Record excerpts:
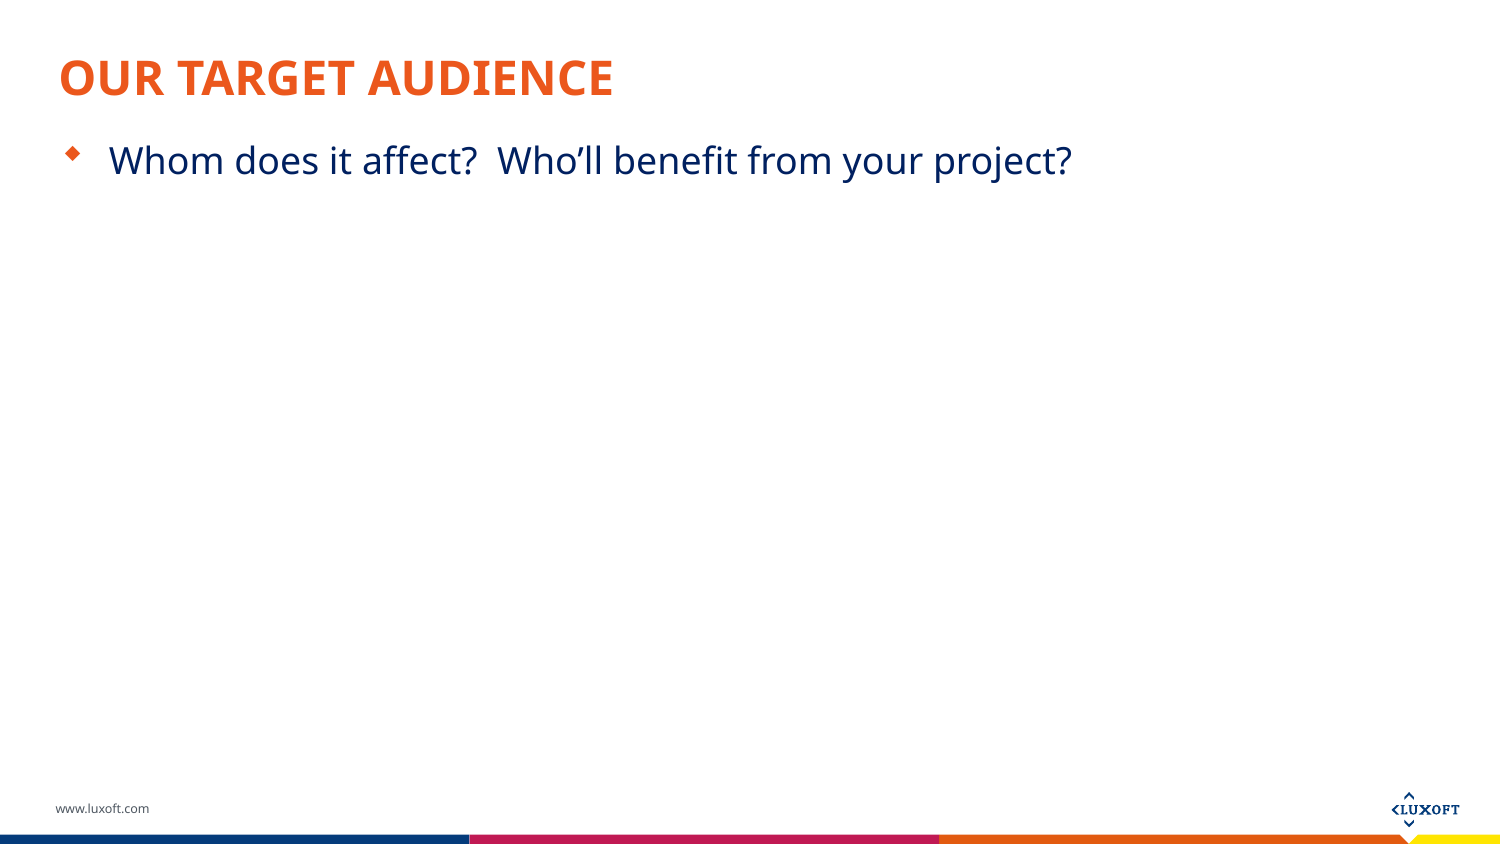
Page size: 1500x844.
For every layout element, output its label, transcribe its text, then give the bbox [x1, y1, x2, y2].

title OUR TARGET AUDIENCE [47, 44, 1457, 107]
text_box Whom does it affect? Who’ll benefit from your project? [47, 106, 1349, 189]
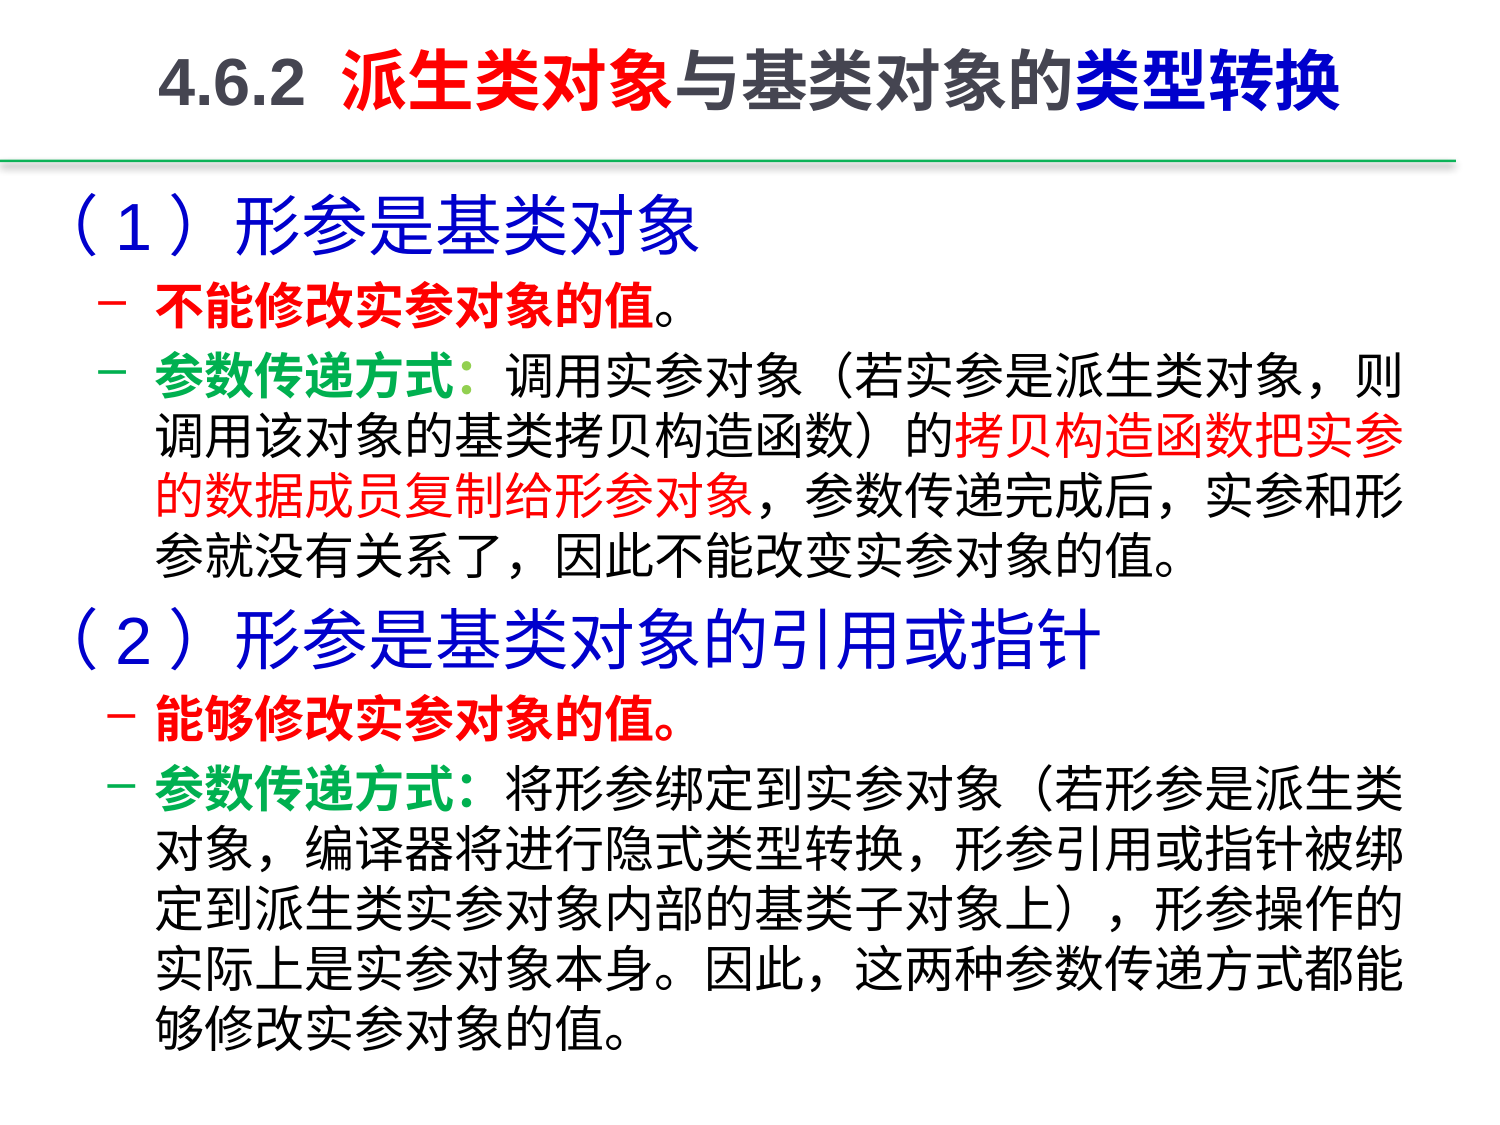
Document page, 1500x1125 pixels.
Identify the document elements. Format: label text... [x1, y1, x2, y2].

Work required: Without the pictures, give every line of the data again, exactly as written.

Expected answer:
Page size: 1500x844.
For every layout element, output its label, transcribe its text, then give the bbox [x1, y1, x2, y2].

title OUR TARGET AUDIENCE [47, 44, 1457, 107]
text_box Whom does it affect? Who’ll benefit from your project? [47, 106, 1349, 189]
Document page, 1500x1125 pixels.
Identify the document elements. Format: label text... [x1, y1, x2, y2].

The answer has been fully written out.